[Data]
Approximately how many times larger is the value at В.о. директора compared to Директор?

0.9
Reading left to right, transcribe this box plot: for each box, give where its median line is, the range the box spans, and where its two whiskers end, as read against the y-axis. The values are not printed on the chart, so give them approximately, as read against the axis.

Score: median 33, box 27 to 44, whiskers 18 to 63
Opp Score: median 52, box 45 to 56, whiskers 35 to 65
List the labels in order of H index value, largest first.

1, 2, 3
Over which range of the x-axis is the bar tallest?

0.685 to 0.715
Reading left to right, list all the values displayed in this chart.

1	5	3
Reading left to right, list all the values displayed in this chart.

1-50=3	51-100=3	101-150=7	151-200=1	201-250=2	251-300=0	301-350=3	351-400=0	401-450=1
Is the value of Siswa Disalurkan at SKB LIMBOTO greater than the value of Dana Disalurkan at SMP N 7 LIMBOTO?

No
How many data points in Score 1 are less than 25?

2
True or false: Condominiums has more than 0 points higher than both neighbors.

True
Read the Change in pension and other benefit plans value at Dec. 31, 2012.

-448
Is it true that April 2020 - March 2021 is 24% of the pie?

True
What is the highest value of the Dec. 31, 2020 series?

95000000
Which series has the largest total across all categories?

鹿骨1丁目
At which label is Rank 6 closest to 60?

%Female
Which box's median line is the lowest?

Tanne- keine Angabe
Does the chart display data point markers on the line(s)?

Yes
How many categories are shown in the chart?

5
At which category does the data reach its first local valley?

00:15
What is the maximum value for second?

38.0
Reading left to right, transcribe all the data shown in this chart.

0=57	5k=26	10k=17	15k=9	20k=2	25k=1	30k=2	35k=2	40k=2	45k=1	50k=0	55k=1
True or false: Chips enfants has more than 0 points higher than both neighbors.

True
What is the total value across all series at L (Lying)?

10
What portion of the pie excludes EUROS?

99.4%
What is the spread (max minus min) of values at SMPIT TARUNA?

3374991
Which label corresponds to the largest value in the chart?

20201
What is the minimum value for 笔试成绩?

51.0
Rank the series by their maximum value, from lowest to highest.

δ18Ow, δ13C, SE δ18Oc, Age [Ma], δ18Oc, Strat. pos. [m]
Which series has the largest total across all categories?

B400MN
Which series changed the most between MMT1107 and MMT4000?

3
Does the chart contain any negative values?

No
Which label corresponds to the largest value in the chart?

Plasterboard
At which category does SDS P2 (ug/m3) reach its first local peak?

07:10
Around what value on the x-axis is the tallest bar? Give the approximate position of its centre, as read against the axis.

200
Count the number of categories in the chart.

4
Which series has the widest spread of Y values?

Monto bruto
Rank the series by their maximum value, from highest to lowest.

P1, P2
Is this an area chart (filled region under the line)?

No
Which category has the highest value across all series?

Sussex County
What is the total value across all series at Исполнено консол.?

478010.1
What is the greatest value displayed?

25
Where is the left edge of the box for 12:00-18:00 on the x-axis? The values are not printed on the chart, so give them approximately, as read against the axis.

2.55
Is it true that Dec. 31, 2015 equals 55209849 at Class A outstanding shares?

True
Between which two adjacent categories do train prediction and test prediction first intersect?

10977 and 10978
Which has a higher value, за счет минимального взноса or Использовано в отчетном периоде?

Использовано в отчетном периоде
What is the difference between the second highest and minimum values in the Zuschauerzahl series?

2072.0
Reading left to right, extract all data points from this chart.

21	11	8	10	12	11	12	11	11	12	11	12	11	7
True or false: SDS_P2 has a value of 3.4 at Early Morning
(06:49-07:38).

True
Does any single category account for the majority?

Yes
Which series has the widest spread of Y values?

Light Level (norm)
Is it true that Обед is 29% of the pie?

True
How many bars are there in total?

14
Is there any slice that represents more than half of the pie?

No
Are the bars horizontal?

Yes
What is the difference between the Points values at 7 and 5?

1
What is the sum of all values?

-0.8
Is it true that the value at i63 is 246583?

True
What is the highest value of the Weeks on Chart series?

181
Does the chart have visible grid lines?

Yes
[/Data]
To-do item:
Report every line of the data above that contains the string "minimum". Case counts.

Solved problem:
What is the minimum value for 笔试成绩?
What is the difference between the second highest and minimum values in the Zuschauerzahl series?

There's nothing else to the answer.